*** Opening PROVIDED RECORDS ***

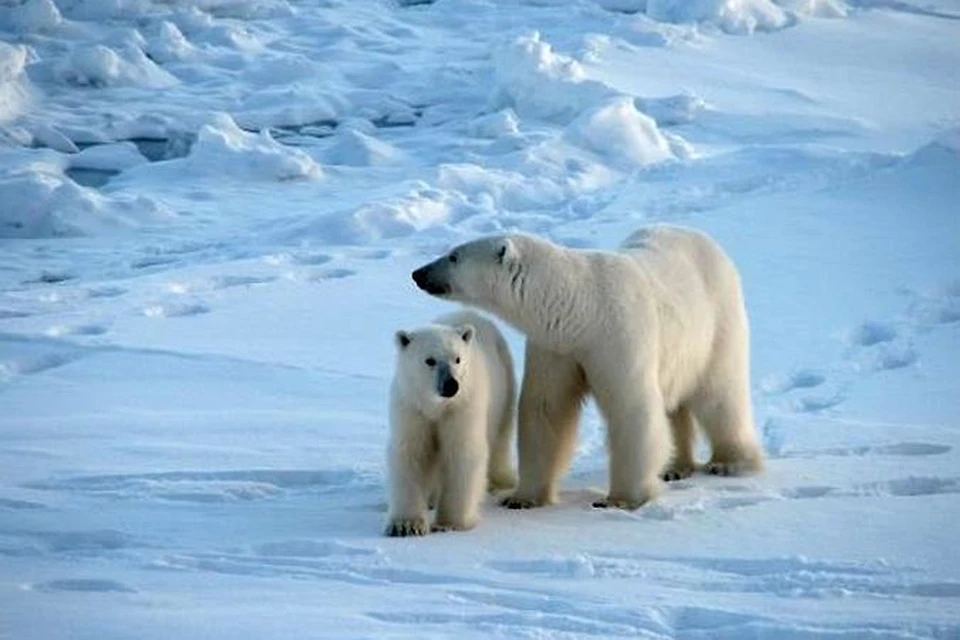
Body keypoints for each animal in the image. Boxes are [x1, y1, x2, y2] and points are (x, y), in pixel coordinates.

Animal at [412, 225, 764, 510]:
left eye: (454, 256)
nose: (418, 273)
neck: (583, 308)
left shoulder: (617, 337)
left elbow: (630, 407)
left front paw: (621, 498)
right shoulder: (557, 345)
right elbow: (545, 408)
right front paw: (521, 497)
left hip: (717, 319)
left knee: (719, 392)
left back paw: (729, 462)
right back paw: (675, 466)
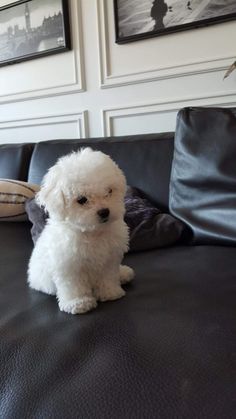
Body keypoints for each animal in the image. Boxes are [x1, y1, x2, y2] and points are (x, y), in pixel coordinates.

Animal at [27, 148, 135, 316]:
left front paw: (110, 292)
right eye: (82, 200)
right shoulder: (68, 264)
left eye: (109, 191)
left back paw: (123, 273)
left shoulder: (109, 259)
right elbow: (73, 285)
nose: (104, 212)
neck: (92, 233)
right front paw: (78, 303)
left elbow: (108, 276)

*** Closing PROVIDED RECORDS ***

▶ **GOAL OF THE EXERCISE**: Tell how many lines of the entries above include "right". The answer should be the number and nothing more.

▶ **ANSWER**: 8